De vuelta y Albert Pla



Alex Casal nos platíca sobre sus experiencias al encontrarse con la música, pero sobre todo con las letras del cantautor catañán Albert Pla, el texto de Alex es un buen pretexto para descubrir a este polémico artista que en ocasiones se la piensa si seguir o delatar a su novia terrorista. Que le disfruten.  

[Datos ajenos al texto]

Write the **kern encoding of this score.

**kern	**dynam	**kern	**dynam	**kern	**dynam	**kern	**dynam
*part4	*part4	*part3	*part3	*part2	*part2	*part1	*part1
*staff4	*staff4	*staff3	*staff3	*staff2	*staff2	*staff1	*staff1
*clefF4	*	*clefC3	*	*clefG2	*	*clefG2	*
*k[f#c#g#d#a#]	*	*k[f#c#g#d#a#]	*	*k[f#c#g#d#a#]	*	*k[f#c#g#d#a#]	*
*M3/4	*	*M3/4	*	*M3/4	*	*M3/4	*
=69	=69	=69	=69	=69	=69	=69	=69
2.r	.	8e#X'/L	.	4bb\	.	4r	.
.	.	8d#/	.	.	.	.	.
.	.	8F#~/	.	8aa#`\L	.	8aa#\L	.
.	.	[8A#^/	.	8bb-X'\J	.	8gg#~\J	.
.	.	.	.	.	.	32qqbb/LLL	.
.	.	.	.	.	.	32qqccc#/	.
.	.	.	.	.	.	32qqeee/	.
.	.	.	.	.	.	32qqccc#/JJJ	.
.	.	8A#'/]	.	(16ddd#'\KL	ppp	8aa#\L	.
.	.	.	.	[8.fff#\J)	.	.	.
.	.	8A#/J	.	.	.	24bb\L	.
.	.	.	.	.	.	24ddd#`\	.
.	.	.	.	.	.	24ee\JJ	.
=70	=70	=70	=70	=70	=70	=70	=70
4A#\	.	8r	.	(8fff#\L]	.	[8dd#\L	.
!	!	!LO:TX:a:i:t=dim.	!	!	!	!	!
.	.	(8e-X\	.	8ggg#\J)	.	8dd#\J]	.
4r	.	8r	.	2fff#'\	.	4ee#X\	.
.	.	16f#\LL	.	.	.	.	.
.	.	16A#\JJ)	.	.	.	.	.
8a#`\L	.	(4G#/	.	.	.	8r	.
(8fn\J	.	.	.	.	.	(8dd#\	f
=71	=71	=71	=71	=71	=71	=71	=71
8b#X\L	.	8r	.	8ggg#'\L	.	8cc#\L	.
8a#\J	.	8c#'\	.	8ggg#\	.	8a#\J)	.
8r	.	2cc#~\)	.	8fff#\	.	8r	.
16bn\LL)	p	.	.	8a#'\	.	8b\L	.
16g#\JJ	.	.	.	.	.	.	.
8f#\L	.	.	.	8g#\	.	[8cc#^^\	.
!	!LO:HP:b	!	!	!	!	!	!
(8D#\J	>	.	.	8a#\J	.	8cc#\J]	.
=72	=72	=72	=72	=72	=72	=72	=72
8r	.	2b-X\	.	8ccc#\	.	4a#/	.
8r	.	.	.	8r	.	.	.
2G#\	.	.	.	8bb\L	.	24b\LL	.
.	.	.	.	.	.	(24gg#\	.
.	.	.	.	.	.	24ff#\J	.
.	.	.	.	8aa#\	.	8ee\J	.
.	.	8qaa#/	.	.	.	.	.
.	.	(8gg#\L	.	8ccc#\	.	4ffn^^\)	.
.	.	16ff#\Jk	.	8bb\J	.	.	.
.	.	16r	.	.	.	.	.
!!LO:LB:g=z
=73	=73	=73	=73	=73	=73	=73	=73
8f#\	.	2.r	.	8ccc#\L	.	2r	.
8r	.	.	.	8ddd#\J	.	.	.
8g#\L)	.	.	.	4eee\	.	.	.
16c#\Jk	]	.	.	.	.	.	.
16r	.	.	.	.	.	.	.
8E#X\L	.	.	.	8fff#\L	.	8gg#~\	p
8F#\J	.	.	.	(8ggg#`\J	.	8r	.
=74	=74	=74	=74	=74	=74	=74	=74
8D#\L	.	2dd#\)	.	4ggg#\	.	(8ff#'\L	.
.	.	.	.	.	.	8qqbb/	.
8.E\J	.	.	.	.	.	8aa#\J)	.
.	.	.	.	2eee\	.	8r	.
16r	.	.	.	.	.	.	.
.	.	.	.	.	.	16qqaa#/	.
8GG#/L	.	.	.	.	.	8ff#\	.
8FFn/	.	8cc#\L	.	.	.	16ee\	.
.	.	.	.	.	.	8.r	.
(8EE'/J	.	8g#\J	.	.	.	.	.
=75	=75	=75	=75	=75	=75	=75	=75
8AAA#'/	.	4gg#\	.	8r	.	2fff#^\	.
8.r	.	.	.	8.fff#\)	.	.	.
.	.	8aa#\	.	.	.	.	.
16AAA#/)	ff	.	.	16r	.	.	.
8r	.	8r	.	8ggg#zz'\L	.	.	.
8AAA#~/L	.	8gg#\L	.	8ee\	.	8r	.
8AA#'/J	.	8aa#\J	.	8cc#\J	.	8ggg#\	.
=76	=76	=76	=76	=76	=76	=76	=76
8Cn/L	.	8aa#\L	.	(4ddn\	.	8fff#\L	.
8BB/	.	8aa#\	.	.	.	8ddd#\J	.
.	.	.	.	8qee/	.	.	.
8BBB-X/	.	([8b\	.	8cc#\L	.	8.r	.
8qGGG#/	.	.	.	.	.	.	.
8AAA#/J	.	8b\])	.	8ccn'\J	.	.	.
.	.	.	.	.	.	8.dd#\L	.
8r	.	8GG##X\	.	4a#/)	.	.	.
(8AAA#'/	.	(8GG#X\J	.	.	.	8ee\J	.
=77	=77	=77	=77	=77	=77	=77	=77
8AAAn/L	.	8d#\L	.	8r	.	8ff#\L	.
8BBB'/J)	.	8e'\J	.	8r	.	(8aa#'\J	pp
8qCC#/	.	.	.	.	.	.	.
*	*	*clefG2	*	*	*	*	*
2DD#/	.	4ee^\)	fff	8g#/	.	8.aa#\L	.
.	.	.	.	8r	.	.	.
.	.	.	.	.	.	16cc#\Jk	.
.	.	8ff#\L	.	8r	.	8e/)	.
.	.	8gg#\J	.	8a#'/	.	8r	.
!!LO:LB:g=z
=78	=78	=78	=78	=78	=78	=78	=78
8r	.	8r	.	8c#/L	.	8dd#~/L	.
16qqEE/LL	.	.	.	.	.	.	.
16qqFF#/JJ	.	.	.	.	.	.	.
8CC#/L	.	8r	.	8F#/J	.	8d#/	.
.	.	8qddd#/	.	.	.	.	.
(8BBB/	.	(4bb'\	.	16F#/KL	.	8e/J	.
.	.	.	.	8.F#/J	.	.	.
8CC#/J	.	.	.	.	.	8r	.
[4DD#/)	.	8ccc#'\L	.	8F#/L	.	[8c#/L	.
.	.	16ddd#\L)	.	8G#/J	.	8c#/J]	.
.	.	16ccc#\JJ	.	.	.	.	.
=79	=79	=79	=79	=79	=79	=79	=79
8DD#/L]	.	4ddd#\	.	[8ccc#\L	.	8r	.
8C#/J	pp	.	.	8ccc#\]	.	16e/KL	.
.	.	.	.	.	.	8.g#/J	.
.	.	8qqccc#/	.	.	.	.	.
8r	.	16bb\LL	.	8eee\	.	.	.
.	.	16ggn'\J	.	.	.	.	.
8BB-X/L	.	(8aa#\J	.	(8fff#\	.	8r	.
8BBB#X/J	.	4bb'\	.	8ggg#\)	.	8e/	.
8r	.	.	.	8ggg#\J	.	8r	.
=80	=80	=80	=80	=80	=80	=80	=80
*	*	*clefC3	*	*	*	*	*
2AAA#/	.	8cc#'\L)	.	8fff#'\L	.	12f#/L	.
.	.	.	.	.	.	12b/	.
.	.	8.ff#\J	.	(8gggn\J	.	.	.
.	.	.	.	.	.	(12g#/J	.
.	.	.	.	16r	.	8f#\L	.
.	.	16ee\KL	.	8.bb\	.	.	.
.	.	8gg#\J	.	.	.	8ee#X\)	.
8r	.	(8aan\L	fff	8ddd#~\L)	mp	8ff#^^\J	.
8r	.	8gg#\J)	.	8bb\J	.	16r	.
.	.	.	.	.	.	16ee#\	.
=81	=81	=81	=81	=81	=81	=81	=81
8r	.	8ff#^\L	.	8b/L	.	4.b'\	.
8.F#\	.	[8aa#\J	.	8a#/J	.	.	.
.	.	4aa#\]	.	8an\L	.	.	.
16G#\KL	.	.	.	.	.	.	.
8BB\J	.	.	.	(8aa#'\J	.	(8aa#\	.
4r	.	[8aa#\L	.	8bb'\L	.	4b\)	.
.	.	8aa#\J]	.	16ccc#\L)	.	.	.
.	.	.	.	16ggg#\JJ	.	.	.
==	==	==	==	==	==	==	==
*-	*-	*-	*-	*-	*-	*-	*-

Una falla en el sistema me ha impedido escribir con mayor regularidad, la arquitectura del hardware se dañó provocando descontroladas descargas eléctricas a todo el sistema.




Bueno el tema de ahora, es hablar sobre Albert Pla, me lo topé en un programita con los de Estopa, cantando una rola de su autoría, la que al principio me pareció ridícula y algo torpe, aunque al escuchar no su pinche sino pinchísima voz y al paso de su ejecución me percaté de todo lo contrario, era una excelente pieza, provocativa, mienta madres y alteradora de las buenas conciencias. 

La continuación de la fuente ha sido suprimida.